[EXCERTO DO TEXTO]
= = = = = = =

A Bastilha Nunca Desmoronará
Não me esqueço, nem perco a
consciência, de que o apoio directo do Estado à criação literária é um assunto
polémico, ambíguo e… perigoso.
Aliás, note-se, que a defesa da
dimensão transgressora do acto literário e a afirmação da necessidade da sua
absoluta liberdade têm sido os argumentos mais consistentes dos que defendem
que o Estado não deve ter nenhuma intervenção no acto de criação literária,
preconizando que o seu papel se deve limitar à divulgação e ao conhecimento
alargado em termos sociais do património literário já constituído, através da
escola e da instalação de meios que facilitem a alfabetização, a promoção da
literacia e o acesso ao livro e a outros meios de criação e de informação.
No entanto, já se torna menos
compreensível que esta preocupação se agudize apenas com a literatura e seja
menos reconhecida para com outras actividades artísticas e culturais. De facto,
nesta perspectiva da liberdade de expressão e de criação artística, torna-se
difícil de entender porque é que a sociedade encara como mais consensual o
apoio do Estado à produção teatral, por exemplo, do que à actividade literária…
Há também quem defenda que, no
respeitante aos apoios à actividade literária, o Estado deveria limitar-se à
dinamização do mercado livreiro, porque, afirmam, numa perspectiva bem
característica de certo neoliberalismo, o seu crescimento bastaria para
resolver o problema do financiamento de toda a cadeia do Livro, incluindo,
obviamente, dos autores.

= = = = = = =

[EXCERTOS DO MATERIAL]

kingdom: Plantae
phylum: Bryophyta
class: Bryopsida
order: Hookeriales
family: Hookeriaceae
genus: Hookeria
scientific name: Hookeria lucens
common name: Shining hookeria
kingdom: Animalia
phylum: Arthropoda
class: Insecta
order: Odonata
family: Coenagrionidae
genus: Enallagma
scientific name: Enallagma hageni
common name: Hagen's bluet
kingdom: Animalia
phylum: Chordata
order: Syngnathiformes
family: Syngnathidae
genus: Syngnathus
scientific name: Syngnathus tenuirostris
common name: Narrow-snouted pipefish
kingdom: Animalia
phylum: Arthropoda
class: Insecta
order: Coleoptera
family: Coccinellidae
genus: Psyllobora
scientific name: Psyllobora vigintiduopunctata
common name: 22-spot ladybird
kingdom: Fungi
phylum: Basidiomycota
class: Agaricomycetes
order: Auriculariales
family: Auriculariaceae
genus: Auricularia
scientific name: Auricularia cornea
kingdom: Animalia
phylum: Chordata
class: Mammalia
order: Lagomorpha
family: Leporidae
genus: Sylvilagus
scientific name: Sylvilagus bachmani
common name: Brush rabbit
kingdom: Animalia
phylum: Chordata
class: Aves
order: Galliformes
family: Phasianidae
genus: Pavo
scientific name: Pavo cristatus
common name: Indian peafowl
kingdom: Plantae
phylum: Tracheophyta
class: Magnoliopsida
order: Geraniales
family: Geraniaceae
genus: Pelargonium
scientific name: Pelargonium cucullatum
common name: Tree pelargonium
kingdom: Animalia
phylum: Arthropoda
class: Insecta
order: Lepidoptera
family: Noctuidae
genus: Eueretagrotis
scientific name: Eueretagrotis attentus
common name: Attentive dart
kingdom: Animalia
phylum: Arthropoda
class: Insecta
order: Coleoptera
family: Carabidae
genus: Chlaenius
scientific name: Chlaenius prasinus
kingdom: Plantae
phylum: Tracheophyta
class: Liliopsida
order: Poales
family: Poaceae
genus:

= = = = = = =

[ENUNCIADO 1] No texto sobre o apoio do Estado à criação literária, a que deveria o Estado limitar-se, segundo os que adotam uma visão típica de certo neoliberalismo?
[ENUNCIADO 2] Transcreva do texto sobre o apoio do Estado à criação literária o trecho que começa nas palavras "A Bastilha Nunca" e termina depois de "e de informação.".

[RESOLUÇÃO ESCRITA 1] À dinamização do mercado livreiro.

[RESOLUÇÃO ESCRITA 2]
A Bastilha Nunca Desmoronará
Não me esqueço, nem perco a
consciência, de que o apoio directo do Estado à criação literária é um assunto
polémico, ambíguo e… perigoso.
Aliás, note-se, que a defesa da
dimensão transgressora do acto literário e a afirmação da necessidade da sua
absoluta liberdade têm sido os argumentos mais consistentes dos que defendem
que o Estado não deve ter nenhuma intervenção no acto de criação literária,
preconizando que o seu papel se deve limitar à divulgação e ao conhecimento
alargado em termos sociais do património literário já constituído, através da
escola e da instalação de meios que facilitem a alfabetização, a promoção da
literacia e o acesso ao livro e a outros meios de criação e de informação.